Do you want to check the results of assembly before transformation? Or before sequencing? If it’s before the transformation, it would be difficult to get the desired results. If you want to check before sequencing, then you can. As transformation followed by growth in bacteria colonies will amplify the copies of the plasmid, which will help in getting the bands on gel electrophoresis.

Get the non-assembled plasmid (better the uncut/circular plasmid) and extract the assembled plasmid after transformation. Run both the plasmids in side-by-side wells with your ladder. You could differentiate the bands of size 3.8 kb and 5 kb easily if the assembled plasmid is successful.

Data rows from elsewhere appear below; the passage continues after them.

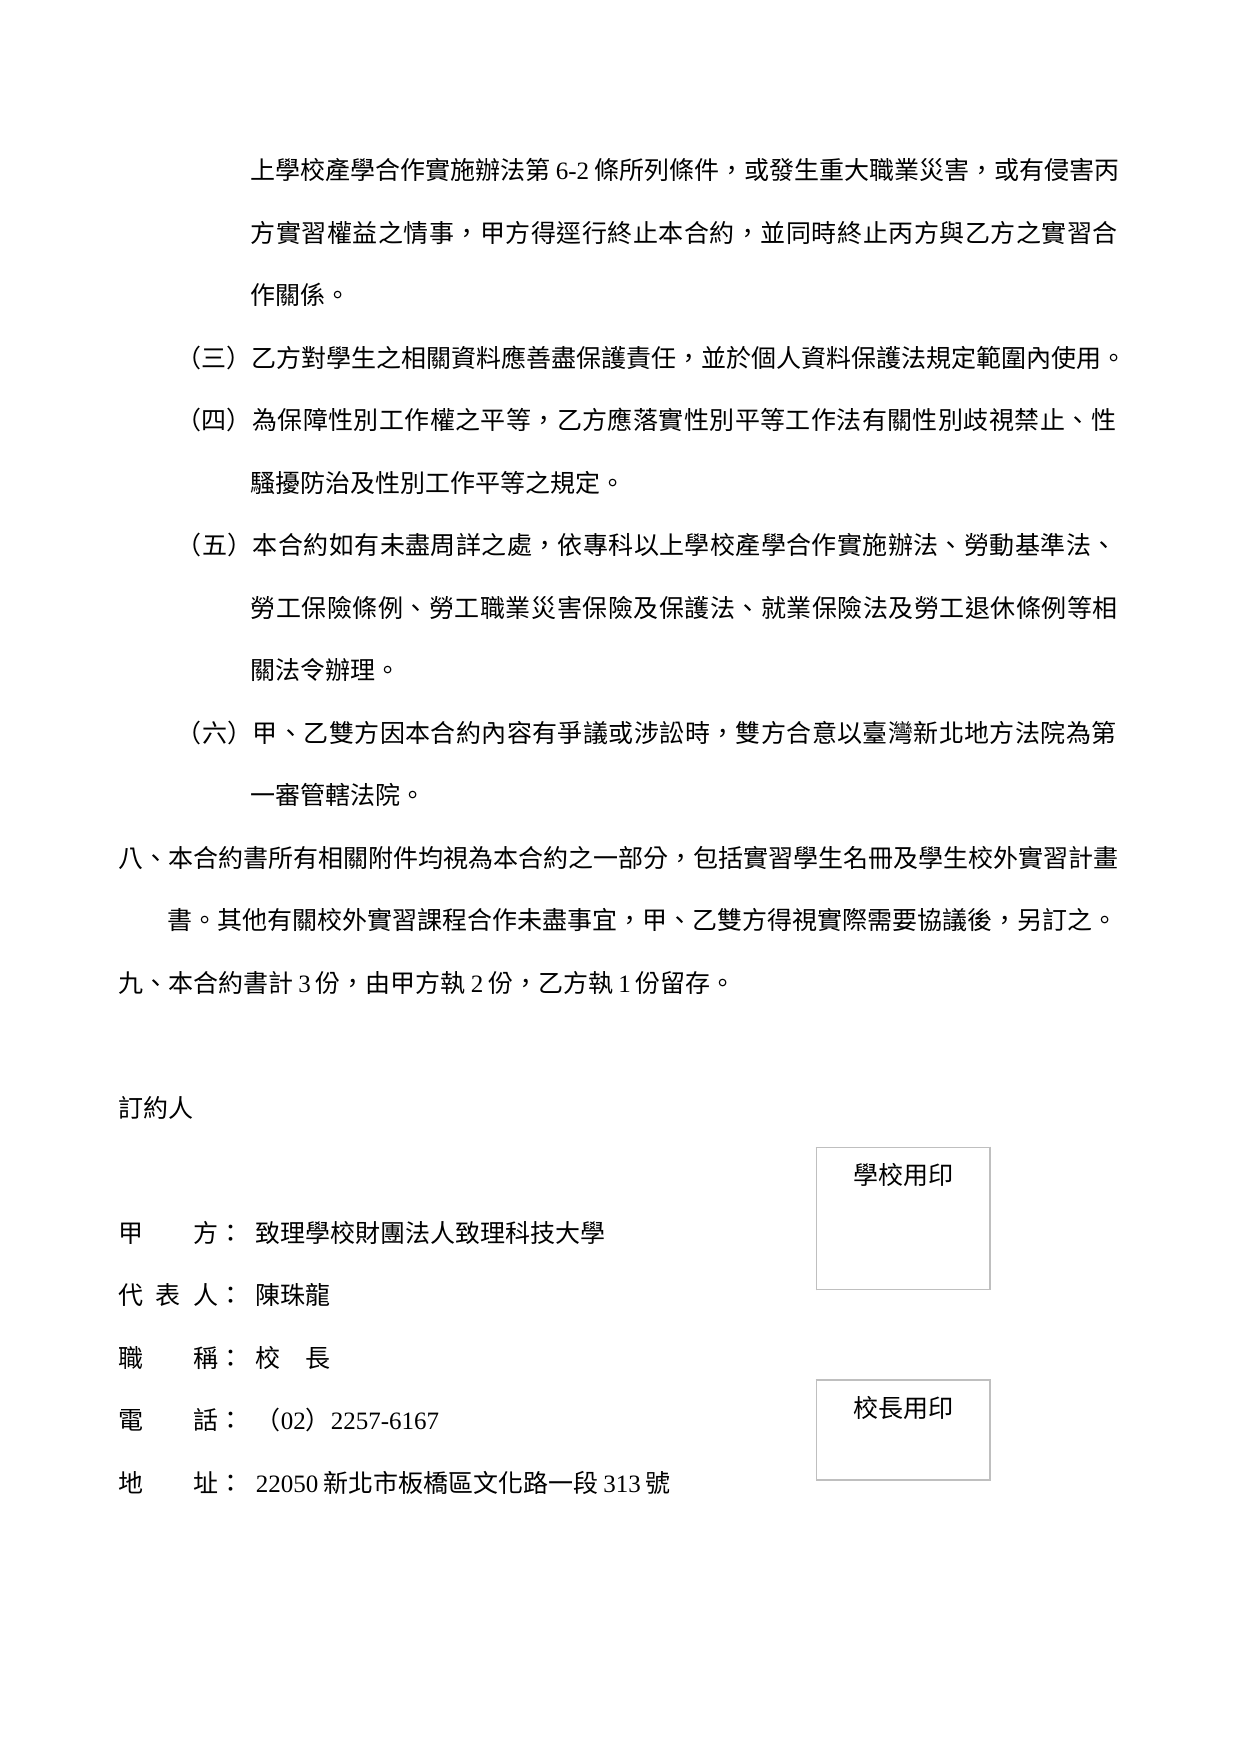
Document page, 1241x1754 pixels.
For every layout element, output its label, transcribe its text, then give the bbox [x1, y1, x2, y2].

text （四）為保障性別工作權之平等，乙方應落實性別平等工作法有關性別歧視禁止、性騷擾防治及性別工作平等之規定。 [176, 377, 1119, 502]
text 電 話： （02）2257-6167 [118, 1377, 1119, 1439]
text 訂約人 [118, 1064, 1119, 1127]
text 地 址： 22050新北市板橋區文化路一段313號 [118, 1439, 1119, 1502]
text 學校用印 [832, 1156, 974, 1192]
text （六）甲、乙雙方因本合約內容有爭議或涉訟時，雙方合意以臺灣新北地方法院為第一審管轄法院。 [176, 689, 1119, 814]
text （三）乙方對學生之相關資料應善盡保護責任，並於個人資料保護法規定範圍內使用。 [176, 314, 1119, 377]
text 代 表 人： 陳珠龍 [118, 1252, 1119, 1314]
text 職 稱： 校 長 [118, 1314, 1119, 1377]
text 八、本合約書所有相關附件均視為本合約之一部分，包括實習學生名冊及學生校外實習計畫書。其他有關校外實習課程合作未盡事宜，甲、乙雙方得視實際需要協議後，另訂之。 [118, 814, 1119, 939]
text （五）本合約如有未盡周詳之處，依專科以上學校產學合作實施辦法、勞動基準法、勞工保險條例、勞工職業災害保險及保護法、就業保險法及勞工退休條例等相關法令辦理。 [176, 502, 1119, 689]
text 校長用印 [832, 1388, 974, 1424]
text [991, 1189, 1119, 1252]
text 甲 方： 致理學校財團法人致理科技大學 [118, 1189, 816, 1252]
text 九、本合約書計3份，由甲方執2份，乙方執1份留存。 [118, 939, 1119, 1002]
text 電 話： （02）2257-6167 [817, 1381, 989, 1479]
text 上學校產學合作實施辦法第6-2條所列條件，或發生重大職業災害，或有侵害丙方實習權益之情事，甲方得逕行終止本合約，並同時終止丙方與乙方之實習合作關係。 [176, 127, 1119, 314]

Well, after Gibson assembly, there should be 3 products in the mixture: insert, linearized vector and construct (vector + insert). But if only a small amount of insert ligate into the linearized vector, you may not see much on the gel. Maybe you can try to do PCR with both primers that anneal on the vector and can amplify the insert producing fragments as below:

partial vector - insert - partial vector

If amplification shows the correct size, then can proceed with transformation, if amplification shows no band or smaller fragment means failed ligation. I've never try this before, but theoretically it should be feasible. It will require about the same amount of time as when you do transformation but its up to you to decide between time vs cost.

Gibson assemblies can be directly run on a gel for diagnostic analysis. Take half of your 20 uL reaction and run it on a gel. As a control use your DNA input with water as opposed to enzyme mix. A successful assembly should deplete the smaller bands of your individual components, and result in 1 or multiple bands running at larger sizes.